→ THE TASK
Convert the items between the lines holding "country: TN" and "longitude: 7.6286", inclusive, into a two-column CSV headed field and value. Give one row per item, with the item's text under field and its answer under value, each in its own quoted field and with line breaks replaced by spaces.
======
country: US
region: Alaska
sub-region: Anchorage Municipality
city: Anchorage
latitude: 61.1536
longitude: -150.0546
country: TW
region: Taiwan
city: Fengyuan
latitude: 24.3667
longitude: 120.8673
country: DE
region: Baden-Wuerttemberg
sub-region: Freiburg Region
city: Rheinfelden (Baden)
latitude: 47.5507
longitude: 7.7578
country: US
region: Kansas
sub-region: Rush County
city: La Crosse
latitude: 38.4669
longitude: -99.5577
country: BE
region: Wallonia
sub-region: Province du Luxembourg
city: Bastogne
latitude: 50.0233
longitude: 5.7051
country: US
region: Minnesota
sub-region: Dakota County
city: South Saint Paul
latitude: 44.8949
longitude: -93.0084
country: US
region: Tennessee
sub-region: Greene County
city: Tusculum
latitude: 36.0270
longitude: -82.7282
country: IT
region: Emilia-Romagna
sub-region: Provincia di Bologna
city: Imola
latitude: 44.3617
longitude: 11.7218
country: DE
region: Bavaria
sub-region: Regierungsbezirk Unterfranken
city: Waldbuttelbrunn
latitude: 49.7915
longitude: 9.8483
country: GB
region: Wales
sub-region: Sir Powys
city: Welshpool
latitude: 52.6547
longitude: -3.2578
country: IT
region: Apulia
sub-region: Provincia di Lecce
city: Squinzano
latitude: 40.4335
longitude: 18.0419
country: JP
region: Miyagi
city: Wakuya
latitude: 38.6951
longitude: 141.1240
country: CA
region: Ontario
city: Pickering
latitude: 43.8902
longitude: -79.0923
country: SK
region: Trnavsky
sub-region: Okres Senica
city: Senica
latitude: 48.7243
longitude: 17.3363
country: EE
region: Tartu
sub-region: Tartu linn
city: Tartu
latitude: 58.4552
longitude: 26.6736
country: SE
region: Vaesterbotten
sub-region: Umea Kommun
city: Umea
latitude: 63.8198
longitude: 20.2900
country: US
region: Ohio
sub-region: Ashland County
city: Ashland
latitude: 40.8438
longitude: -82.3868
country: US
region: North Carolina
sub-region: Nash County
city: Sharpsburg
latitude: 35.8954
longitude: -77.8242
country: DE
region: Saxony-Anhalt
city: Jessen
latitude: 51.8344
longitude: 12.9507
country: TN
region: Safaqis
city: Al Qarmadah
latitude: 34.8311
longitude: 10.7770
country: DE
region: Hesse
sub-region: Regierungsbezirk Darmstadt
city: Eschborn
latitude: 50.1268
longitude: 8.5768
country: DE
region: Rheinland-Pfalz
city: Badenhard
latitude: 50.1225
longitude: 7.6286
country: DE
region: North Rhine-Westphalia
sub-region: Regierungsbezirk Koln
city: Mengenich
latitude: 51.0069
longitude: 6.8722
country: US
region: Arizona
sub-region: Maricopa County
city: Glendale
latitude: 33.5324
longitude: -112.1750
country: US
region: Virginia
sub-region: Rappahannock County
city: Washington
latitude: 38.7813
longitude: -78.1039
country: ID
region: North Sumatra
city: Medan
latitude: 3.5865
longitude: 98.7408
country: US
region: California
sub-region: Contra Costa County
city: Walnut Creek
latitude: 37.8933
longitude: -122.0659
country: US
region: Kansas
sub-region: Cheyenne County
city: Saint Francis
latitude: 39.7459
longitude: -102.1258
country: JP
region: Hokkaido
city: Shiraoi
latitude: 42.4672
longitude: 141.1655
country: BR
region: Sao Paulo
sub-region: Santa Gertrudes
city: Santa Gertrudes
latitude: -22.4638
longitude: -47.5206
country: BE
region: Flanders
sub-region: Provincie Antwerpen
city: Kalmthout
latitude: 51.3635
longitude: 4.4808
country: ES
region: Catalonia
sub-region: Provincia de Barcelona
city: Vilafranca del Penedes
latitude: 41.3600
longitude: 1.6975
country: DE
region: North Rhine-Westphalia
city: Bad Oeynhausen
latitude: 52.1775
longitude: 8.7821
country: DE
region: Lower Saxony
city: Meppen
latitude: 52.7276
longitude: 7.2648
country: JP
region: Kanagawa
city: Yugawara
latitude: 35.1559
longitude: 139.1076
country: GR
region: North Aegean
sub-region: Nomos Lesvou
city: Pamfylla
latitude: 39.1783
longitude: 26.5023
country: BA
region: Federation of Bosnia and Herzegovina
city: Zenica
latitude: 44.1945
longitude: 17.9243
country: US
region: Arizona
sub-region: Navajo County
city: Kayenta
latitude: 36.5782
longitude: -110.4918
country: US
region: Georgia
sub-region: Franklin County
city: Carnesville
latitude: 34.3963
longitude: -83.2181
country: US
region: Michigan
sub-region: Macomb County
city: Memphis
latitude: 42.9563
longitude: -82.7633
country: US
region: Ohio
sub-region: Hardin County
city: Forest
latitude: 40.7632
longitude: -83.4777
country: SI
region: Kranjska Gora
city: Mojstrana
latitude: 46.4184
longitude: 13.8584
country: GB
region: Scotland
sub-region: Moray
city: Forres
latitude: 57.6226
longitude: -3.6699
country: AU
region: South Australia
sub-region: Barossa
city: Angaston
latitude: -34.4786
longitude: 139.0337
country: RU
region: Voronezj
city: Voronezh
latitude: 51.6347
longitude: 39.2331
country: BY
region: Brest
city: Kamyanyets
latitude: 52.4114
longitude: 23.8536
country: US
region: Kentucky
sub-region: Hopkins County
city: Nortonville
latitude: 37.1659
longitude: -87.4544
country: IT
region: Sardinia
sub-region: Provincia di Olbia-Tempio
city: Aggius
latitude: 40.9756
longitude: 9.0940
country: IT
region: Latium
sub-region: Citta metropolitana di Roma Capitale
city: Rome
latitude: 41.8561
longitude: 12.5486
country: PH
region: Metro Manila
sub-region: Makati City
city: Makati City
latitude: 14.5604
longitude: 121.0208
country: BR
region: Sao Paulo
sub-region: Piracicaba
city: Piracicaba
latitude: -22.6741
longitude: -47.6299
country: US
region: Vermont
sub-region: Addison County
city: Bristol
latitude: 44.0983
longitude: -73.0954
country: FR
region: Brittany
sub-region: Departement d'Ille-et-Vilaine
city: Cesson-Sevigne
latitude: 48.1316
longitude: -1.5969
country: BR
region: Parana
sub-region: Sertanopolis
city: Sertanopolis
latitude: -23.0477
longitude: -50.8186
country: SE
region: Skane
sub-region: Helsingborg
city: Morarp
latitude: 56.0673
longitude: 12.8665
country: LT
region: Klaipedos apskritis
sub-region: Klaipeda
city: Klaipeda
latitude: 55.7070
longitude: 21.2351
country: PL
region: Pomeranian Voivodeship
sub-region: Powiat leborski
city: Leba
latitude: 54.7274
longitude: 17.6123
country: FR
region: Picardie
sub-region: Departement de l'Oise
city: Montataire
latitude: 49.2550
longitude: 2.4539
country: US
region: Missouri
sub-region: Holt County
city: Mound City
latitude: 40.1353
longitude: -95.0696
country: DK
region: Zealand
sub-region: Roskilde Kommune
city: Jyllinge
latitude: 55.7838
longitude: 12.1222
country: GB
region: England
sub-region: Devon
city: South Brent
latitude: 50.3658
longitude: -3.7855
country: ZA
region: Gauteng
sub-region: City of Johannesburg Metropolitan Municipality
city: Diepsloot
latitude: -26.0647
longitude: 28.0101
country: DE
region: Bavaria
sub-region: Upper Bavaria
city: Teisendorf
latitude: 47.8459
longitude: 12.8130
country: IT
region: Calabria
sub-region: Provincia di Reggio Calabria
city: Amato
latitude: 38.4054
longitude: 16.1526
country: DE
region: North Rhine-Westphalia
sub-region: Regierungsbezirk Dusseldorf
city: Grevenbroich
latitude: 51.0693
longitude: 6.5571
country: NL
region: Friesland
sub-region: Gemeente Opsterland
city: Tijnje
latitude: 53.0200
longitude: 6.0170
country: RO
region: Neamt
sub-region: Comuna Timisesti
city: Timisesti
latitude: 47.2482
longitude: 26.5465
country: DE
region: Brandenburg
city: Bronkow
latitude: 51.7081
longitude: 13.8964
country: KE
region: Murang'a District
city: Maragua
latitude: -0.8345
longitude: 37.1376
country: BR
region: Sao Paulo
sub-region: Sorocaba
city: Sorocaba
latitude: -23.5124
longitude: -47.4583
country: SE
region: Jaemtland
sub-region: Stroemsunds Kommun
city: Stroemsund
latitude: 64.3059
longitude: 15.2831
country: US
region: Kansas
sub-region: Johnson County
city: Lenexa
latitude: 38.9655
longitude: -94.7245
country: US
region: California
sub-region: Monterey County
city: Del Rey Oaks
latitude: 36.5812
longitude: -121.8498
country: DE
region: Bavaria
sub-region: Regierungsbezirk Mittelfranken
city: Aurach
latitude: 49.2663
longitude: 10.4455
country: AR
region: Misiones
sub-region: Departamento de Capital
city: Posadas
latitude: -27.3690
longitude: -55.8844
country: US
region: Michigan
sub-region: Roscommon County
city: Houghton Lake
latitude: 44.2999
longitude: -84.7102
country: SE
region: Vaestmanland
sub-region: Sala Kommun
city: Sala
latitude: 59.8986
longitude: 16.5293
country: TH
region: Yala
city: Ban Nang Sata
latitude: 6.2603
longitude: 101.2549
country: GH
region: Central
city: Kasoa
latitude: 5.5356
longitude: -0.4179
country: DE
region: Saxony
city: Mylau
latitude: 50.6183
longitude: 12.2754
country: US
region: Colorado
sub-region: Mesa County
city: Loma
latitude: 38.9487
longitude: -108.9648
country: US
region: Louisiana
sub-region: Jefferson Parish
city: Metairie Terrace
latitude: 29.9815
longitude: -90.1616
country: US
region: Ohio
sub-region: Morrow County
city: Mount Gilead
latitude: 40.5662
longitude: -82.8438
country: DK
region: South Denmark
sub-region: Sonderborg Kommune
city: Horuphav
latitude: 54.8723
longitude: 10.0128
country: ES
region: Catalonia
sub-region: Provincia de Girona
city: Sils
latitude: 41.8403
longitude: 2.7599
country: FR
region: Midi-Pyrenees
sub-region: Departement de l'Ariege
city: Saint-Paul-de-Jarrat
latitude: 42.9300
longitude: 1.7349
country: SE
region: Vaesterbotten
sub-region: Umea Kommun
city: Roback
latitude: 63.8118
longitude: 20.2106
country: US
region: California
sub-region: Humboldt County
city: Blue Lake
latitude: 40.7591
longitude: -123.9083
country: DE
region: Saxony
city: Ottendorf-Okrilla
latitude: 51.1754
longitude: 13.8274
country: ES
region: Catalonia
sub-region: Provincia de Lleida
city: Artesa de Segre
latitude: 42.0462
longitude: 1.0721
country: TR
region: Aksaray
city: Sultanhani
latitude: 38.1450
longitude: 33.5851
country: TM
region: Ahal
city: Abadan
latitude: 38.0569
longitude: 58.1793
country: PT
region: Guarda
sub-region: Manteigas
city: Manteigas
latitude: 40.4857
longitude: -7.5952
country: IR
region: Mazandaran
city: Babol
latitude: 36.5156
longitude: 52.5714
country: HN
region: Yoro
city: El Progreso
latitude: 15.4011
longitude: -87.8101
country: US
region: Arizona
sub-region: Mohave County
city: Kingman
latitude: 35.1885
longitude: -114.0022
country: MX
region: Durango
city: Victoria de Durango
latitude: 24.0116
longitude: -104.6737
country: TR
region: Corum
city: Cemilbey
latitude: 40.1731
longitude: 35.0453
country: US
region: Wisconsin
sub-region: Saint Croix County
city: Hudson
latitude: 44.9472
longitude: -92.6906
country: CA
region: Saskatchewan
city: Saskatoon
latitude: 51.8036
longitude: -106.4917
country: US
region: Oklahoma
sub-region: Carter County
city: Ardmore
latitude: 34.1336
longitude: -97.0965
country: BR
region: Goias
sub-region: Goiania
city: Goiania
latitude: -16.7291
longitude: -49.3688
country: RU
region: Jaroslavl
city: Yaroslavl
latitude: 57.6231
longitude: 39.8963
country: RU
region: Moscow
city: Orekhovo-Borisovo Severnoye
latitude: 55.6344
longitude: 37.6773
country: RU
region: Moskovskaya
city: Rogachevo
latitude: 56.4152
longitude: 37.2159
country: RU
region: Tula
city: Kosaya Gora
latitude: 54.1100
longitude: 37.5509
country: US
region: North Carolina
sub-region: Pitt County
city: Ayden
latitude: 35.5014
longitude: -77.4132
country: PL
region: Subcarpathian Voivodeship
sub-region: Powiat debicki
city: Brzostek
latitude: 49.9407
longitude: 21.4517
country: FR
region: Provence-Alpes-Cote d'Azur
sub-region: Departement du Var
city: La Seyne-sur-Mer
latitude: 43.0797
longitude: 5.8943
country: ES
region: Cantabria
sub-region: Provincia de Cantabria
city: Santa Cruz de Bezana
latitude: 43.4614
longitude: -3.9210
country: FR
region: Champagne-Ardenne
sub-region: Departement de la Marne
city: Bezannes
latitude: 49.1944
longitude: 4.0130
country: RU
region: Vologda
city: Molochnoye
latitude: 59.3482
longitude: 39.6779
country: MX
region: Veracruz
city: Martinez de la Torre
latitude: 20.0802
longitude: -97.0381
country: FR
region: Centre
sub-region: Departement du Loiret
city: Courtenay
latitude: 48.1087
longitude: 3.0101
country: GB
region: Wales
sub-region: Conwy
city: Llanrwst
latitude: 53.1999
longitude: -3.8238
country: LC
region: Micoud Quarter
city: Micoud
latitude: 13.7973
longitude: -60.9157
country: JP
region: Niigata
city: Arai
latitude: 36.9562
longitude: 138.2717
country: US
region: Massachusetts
======
→ TASK ANSWER
field,value
"country:","TN"
"region:","Safaqis"
"city:","Al Qarmadah"
"latitude:","34.8311"
"longitude:","10.7770"
"country:","DE"
"region:","Hesse"
"sub-region:","Regierungsbezirk Darmstadt"
"city:","Eschborn"
"latitude:","50.1268"
"longitude:","8.5768"
"country:","DE"
"region:","Rheinland-Pfalz"
"city:","Badenhard"
"latitude:","50.1225"
"longitude:","7.6286"